These Items Take Littering to a Whole New Level

Littering is wrong, bad, never appropriate. Can we all agree on that?

Common litter items like empty bags of chips, paper plates from a drunken slice of late-night pizza, and empty beer or soda cans infuriate me, but I expect them at this point after a weekend night in the city.

However, some items take littering to a whole new level, the likes of which no one should ever encounter.

Sunday morning, felt like any other morning. My dogs and I strolled around our little area of South Philly. I kept an eye out for the usual hazards: broken glass, chicken bones, vomit from a night of boozing.

My oldest dog, currently with a voracious appetite due to the steroids he’s on, pulled hard to the right. I saw it out of the corner of my eye. It was large and white. The initial shape didn’t immediately register in my index of potential street hazards. As he pulled closer to the unidentified object, it became clear what it was. It was this.

A freshly used and discarded napkin rested nicely among the cracked nutshells from the squirrels in the trees above.
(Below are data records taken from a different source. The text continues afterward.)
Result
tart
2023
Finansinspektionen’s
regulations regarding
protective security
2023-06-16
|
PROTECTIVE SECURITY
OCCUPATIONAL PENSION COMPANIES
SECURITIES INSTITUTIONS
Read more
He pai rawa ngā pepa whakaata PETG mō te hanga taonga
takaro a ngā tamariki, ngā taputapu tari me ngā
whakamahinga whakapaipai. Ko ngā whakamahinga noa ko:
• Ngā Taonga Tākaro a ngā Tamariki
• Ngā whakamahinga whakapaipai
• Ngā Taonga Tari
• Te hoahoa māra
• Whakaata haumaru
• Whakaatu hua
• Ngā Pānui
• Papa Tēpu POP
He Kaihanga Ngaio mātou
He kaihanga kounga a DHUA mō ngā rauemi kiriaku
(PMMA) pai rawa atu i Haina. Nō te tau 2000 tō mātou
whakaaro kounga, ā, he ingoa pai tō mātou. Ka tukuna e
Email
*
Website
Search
A feminine napkin to be precise. A used maxi pad, or pad, as the women in my life have routinely called them.

I lived with my mother and sister growing up. I’ve been with a female partner for the majority of my years of this earth. My partner and I have traveled the world. We’ve been stuck atop a mountain in Hawaii at 9,000 feet above sea level with a car that ran out of gas. I’ve done road trips from Philly to Fort Lauderdale with a car of mostly women. In all of those years, experiences, and adventures, I’ve never encountered a moment where a woman had the need to rip out a pad from her underwear and toss it into onto the street, sidewalk, beach, ocean, or fields.
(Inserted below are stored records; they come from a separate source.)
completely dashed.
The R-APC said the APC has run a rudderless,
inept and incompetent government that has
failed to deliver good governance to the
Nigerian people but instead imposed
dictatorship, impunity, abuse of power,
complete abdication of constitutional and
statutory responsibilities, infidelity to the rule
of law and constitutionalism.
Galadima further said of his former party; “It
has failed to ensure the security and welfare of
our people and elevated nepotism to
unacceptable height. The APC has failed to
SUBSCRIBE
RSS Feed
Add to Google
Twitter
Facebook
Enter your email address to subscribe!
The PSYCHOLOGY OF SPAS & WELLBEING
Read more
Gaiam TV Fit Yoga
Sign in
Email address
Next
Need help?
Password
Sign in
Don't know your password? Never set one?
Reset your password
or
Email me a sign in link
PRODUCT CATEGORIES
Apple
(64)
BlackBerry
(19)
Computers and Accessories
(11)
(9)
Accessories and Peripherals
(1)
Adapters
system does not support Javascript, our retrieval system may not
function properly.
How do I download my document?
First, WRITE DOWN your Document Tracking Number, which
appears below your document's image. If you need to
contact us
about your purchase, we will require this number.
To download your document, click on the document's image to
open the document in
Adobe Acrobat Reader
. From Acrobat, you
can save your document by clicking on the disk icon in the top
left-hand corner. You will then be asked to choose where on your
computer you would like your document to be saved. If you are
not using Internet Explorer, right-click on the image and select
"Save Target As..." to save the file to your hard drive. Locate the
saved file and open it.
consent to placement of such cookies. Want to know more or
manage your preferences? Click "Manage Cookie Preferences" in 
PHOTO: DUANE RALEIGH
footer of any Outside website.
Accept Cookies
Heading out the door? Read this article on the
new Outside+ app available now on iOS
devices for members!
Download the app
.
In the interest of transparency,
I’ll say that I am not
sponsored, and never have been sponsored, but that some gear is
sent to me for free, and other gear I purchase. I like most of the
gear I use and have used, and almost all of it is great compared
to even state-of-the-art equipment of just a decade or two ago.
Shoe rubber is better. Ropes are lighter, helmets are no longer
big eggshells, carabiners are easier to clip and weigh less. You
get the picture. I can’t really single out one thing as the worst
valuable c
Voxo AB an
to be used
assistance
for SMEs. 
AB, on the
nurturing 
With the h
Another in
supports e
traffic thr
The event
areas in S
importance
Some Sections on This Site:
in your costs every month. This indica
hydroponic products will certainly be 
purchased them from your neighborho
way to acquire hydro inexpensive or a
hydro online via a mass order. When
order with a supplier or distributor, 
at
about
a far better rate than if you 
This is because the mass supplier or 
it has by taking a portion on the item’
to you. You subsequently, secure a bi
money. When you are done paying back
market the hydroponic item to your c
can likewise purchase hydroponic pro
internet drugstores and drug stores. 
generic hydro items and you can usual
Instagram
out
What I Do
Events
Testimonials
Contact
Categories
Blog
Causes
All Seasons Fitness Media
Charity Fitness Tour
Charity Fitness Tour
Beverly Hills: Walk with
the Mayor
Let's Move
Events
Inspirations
I don’t know what the situation was and, honestly, I never want to find out. I’m sure whoever discarded the pad had a legit reason from removing it from their underwear. I simply don’t understand tossing onto a heavily traveled city street, especially with a trash can less than ten feet away.

The fun didn’t end there. About a hundred yards away, I gave my youngest dog a quick and gentle push to the right with my leg as I saw his paw about to make a direct hit on this item in the street.

The puzzle started coming together. Either two people had a wild night independent of one another or a woman was menstruating, became exceptionally randy, found a willing partner, ripped out her pad, and proceeded to engage in some sort of safe sex, and one of them, apparently, had toilet paper handy to clean up. All of which, the pad, the condom, and the toilet paper were strewn haphazardly onto the public street for all passersby to see and/or step upon.

Let’s stress the positive here. People engaged in safe sex. That should always be encouraged.

With that being said, how the fuck does one go about tossing used maxi pads, used condoms, and a toilet paper jizz-rag out onto the street like it’s a bag of chips? COME ON, PEOPLE! There are trashcans at both ends of this block, too.

Here’s a suggestion for those who find themselves uncontrollably horny in public places or find themselves routinely discarding their maxi pads in public. Buy yourself a roll of biodegradable dog poop bags and keep them handy. Hell, you can get 540 of them for $15 if you’re the super horny type. You never know when you’ll need a trash bag for your biohazard litter. At least bag it up before tossing it onto the street.

This world we live upon is home to billions of people. A little consideration for those around us goes a long way. Nobody wants to step on your used maxi pad or condom and bring your bodily fluids into their homes—this includes spit.

Trash pick-up may be delayed a day or two and the city has its pungent moments in the summer head, but the city is not a public trashcan.  We can do better, Philly.